Saved data entries:
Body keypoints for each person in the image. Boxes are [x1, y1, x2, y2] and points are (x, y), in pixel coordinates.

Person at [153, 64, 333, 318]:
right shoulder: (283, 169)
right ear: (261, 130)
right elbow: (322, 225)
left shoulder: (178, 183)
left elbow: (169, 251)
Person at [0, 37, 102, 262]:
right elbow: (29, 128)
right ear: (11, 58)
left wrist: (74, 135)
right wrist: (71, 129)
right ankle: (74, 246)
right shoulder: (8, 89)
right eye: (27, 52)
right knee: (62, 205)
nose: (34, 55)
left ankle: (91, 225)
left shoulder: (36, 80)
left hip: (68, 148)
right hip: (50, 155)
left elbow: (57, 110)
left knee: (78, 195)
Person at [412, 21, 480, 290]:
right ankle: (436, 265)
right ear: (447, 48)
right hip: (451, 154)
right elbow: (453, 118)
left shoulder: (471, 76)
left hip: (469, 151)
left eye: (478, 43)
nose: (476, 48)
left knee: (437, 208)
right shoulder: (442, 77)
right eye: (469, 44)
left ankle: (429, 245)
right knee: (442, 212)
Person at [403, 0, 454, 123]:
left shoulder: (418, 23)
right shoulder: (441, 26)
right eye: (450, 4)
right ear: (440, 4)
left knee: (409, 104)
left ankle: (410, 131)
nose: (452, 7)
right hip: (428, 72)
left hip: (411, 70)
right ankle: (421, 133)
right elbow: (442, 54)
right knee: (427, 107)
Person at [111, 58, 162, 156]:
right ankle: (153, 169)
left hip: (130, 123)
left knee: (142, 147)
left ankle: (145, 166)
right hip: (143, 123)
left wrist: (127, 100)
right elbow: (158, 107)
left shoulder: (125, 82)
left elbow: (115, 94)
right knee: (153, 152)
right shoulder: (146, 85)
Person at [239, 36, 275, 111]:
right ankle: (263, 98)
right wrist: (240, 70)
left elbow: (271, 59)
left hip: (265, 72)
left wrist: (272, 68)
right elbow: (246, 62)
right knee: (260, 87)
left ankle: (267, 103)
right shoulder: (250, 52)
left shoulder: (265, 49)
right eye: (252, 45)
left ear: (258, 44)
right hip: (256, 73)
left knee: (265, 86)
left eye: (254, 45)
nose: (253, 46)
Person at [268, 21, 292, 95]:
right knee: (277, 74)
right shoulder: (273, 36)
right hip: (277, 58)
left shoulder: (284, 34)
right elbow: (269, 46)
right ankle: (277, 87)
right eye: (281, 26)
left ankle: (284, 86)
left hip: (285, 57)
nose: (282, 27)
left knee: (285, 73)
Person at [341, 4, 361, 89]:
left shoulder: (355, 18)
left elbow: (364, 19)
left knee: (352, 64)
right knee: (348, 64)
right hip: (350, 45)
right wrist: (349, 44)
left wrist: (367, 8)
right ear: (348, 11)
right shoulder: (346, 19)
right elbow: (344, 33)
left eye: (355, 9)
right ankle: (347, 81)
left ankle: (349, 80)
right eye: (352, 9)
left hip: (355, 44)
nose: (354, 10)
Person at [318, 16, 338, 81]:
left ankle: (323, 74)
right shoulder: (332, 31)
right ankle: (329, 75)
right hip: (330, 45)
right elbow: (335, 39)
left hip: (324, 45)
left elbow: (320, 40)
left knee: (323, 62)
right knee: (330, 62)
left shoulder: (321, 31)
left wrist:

• _ACTIVITY_:
Check each line of the records for the string "wrist" and copy those that have it.

• _RESULT OF THE TASK_:
left wrist: (74, 135)
right wrist: (71, 129)
left wrist: (127, 100)
right wrist: (240, 70)
left wrist: (272, 68)
right wrist: (349, 44)
left wrist: (367, 8)
left wrist:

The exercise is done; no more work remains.